Dataset rows:
= = = = =

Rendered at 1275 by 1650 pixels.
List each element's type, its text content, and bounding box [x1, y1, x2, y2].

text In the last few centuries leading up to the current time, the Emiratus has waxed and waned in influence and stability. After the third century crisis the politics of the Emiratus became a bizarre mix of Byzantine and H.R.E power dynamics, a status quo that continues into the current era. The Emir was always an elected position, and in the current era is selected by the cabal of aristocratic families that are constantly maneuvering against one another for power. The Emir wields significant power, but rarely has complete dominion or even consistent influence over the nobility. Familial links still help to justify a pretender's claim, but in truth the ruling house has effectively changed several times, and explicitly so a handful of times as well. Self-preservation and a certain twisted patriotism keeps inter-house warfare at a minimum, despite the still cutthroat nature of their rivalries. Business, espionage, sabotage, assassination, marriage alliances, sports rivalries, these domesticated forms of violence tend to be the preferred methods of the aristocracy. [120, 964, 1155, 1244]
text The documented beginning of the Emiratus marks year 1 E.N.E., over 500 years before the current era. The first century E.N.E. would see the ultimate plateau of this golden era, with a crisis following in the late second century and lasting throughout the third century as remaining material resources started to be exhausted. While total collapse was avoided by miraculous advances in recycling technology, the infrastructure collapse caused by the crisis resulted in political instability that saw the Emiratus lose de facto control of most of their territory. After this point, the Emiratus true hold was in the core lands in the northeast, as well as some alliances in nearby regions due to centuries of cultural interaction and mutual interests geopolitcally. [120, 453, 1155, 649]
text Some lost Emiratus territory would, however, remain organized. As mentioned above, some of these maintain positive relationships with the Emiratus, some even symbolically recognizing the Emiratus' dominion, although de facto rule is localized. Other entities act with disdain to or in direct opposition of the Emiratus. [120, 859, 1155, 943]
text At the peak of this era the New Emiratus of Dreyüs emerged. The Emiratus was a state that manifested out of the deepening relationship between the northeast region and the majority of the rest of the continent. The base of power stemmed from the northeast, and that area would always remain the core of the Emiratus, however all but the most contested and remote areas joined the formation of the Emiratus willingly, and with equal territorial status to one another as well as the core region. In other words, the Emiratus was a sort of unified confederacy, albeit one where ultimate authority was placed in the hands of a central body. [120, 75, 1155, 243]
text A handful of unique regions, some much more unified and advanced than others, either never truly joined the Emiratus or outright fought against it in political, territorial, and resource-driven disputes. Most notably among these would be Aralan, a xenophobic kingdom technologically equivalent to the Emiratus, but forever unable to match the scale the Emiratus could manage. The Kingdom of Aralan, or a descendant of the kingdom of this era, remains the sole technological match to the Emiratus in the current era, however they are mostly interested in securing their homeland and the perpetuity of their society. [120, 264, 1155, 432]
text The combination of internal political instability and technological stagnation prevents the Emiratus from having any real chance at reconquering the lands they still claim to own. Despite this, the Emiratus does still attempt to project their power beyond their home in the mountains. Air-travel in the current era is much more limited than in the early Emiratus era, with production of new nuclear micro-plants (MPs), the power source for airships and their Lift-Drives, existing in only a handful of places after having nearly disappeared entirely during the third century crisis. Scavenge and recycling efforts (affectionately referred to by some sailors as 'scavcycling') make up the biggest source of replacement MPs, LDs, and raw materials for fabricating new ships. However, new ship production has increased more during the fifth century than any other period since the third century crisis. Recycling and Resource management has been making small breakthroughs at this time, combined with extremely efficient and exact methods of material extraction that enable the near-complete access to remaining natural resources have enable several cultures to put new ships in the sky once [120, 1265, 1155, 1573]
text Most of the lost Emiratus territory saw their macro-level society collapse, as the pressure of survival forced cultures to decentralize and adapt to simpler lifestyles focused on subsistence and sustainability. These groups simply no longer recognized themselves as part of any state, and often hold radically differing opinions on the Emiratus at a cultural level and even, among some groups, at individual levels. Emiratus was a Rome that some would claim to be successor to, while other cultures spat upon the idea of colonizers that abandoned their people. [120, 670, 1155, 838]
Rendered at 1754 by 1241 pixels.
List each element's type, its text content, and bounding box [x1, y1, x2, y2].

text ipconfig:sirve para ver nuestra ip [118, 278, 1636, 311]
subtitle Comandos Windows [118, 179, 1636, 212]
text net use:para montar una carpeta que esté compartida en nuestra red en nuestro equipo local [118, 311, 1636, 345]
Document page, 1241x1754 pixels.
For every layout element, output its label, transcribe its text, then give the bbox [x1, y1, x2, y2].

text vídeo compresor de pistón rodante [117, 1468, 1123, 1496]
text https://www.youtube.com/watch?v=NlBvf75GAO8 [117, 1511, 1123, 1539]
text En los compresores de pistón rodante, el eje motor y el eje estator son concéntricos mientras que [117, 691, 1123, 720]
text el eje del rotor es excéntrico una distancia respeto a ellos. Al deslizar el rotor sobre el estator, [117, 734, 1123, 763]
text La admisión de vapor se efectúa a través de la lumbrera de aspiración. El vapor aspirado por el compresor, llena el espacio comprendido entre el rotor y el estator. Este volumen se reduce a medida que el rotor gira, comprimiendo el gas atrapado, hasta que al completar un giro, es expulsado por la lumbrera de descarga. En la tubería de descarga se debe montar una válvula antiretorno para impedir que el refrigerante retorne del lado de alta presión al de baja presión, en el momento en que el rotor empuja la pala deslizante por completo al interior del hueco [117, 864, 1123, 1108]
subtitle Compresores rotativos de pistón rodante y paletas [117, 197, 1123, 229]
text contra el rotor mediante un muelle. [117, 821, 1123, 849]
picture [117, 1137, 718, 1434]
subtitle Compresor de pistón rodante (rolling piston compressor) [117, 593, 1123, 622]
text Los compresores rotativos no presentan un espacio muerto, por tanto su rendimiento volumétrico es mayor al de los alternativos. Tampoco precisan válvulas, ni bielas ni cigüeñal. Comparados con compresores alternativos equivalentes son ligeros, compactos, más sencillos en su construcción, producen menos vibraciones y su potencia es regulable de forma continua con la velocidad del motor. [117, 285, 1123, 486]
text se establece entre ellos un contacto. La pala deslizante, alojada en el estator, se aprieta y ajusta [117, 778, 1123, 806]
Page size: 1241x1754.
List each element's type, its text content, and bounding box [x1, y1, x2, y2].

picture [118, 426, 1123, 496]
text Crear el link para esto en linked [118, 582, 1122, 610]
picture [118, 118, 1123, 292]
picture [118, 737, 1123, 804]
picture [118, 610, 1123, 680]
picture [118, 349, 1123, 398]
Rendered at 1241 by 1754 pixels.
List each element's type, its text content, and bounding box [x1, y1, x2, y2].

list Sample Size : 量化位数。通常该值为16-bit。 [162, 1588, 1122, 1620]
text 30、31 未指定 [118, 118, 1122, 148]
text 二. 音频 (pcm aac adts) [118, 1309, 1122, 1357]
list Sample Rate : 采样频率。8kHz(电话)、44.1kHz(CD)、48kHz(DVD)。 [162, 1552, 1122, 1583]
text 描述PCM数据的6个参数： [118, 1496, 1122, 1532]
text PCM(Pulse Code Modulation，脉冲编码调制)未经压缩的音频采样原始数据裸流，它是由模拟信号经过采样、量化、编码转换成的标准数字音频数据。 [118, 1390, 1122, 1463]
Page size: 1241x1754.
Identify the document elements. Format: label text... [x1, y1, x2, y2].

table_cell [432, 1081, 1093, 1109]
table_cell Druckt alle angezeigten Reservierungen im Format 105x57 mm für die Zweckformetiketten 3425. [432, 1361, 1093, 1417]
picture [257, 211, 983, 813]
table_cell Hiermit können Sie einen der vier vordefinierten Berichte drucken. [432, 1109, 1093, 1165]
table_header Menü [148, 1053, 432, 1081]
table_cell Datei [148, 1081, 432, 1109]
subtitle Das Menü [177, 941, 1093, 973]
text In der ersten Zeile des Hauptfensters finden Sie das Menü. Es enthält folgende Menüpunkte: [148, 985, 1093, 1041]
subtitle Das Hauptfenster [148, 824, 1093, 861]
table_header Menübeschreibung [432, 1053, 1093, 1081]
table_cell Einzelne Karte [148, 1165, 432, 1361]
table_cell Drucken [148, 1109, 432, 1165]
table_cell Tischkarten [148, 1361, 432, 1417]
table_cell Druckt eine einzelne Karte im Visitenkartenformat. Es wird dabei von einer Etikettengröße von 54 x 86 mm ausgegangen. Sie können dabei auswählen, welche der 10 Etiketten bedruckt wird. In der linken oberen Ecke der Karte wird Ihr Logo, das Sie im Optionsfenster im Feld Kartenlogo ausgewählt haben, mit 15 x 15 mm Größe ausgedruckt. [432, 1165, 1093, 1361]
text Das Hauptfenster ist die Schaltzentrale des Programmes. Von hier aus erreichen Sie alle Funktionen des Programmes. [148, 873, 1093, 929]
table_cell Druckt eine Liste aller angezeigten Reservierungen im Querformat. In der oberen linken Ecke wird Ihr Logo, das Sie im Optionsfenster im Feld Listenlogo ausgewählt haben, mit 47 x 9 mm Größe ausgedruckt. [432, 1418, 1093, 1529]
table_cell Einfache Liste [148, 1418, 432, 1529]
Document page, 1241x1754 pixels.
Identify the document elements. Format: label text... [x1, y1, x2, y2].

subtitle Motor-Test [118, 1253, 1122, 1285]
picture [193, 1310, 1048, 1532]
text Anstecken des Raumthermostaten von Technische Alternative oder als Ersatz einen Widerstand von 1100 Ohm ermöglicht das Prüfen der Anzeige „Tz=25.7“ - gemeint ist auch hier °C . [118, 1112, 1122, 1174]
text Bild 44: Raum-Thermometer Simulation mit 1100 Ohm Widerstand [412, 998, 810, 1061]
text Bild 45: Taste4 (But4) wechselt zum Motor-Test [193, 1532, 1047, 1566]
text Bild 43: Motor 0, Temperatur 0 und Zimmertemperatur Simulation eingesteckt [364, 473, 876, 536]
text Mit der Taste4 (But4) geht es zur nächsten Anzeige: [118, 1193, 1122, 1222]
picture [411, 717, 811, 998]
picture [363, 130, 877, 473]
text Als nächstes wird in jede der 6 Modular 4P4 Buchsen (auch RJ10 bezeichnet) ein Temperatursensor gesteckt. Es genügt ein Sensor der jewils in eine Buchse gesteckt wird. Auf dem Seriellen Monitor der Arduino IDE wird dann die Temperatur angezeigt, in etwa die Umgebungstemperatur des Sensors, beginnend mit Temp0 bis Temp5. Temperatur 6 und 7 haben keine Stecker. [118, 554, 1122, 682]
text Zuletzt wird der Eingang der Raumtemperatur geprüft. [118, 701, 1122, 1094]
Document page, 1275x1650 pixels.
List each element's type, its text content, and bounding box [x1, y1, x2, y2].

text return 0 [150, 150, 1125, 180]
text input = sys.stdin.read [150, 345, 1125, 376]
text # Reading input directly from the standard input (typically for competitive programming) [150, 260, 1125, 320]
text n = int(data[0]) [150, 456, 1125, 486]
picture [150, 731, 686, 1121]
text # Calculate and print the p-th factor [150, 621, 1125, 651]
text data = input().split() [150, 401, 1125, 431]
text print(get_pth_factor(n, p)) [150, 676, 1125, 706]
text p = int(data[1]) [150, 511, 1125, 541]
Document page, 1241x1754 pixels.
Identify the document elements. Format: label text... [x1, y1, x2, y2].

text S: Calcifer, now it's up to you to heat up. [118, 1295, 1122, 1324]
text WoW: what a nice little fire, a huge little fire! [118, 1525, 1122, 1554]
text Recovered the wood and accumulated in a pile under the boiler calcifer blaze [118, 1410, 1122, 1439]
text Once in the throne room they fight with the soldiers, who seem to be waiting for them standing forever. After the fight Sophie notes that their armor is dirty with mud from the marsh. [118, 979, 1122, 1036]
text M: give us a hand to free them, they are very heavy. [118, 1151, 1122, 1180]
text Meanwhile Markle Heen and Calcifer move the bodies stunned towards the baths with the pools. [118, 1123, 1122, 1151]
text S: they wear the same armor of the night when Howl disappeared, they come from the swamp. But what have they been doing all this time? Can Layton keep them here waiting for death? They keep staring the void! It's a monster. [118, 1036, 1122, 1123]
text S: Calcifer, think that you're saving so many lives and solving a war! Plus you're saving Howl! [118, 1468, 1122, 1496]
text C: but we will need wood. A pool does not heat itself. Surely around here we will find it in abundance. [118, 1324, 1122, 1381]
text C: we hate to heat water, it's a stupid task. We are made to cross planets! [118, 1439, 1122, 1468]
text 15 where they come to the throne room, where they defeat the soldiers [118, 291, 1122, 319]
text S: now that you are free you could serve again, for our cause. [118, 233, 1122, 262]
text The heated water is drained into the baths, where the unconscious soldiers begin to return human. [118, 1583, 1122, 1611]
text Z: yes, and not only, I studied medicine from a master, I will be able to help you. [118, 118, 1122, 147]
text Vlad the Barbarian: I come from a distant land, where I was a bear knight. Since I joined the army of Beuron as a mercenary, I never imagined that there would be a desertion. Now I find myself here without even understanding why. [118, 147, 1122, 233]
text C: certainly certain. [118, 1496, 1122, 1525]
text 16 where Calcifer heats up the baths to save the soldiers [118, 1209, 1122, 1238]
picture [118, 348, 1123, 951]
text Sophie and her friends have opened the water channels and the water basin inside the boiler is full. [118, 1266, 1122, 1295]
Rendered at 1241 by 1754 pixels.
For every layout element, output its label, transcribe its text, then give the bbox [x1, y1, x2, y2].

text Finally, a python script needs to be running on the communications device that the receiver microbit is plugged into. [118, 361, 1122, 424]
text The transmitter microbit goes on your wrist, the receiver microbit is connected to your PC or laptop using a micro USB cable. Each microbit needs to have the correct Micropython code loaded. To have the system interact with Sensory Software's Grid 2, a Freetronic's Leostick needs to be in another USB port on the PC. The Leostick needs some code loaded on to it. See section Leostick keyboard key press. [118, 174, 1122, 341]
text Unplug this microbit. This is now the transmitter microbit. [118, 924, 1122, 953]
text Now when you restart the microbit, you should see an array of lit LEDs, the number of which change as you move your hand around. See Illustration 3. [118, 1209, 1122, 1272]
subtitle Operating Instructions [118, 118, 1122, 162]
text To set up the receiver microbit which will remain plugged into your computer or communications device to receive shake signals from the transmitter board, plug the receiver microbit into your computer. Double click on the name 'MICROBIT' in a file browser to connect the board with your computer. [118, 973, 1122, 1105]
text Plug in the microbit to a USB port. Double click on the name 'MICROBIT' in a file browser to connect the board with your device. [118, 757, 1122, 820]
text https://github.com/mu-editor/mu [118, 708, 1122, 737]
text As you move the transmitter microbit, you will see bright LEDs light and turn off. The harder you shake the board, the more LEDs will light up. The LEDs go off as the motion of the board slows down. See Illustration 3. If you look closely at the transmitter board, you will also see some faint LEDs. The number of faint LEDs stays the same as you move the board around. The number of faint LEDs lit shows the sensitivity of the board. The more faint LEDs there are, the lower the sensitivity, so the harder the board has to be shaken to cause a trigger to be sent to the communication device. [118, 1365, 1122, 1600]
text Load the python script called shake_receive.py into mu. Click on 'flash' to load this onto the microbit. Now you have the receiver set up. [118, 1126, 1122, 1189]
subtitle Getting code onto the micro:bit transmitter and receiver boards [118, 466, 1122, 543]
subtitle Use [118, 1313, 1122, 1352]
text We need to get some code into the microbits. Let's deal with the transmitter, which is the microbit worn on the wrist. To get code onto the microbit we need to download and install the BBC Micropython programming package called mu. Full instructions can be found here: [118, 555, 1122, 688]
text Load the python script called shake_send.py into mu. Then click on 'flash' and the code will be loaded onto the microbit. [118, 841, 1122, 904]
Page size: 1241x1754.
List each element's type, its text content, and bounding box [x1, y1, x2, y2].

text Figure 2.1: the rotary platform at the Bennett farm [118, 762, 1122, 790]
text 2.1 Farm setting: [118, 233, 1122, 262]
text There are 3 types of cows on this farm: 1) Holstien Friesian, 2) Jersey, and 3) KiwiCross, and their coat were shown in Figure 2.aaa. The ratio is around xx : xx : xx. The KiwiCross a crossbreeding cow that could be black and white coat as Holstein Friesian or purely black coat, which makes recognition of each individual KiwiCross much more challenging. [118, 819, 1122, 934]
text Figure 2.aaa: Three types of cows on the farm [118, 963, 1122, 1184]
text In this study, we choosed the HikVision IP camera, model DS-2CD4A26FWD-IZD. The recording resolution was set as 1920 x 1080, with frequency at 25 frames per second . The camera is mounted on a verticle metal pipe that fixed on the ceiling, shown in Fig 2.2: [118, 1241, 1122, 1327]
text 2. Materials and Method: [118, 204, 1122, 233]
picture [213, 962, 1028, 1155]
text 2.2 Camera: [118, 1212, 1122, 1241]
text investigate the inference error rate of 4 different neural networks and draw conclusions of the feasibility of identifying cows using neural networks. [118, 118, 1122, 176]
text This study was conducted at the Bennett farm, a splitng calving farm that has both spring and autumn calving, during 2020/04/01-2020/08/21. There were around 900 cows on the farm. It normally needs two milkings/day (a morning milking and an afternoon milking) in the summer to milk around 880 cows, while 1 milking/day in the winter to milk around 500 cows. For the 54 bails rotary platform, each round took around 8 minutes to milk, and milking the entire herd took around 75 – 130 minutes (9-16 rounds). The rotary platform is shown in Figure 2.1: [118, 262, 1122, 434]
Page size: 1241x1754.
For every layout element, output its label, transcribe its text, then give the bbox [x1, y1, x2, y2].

= = = = =

- [PROBLEM REQUIREMENTS]:
Find each line in the material above that contains the word "plugged", and copy those lines.

- [ANSWER TO THE PROBLEM]:
text Finally, a python script needs to be running on the communications device that the receiver microbit is plugged into. [118, 361, 1122, 424]
text To set up the receiver microbit which will remain plugged into your computer or communications device to receive shake signals from the transmitter board, plug the receiver microbit into your computer. Double click on the name 'MICROBIT' in a file browser to connect the board with your computer. [118, 973, 1122, 1105]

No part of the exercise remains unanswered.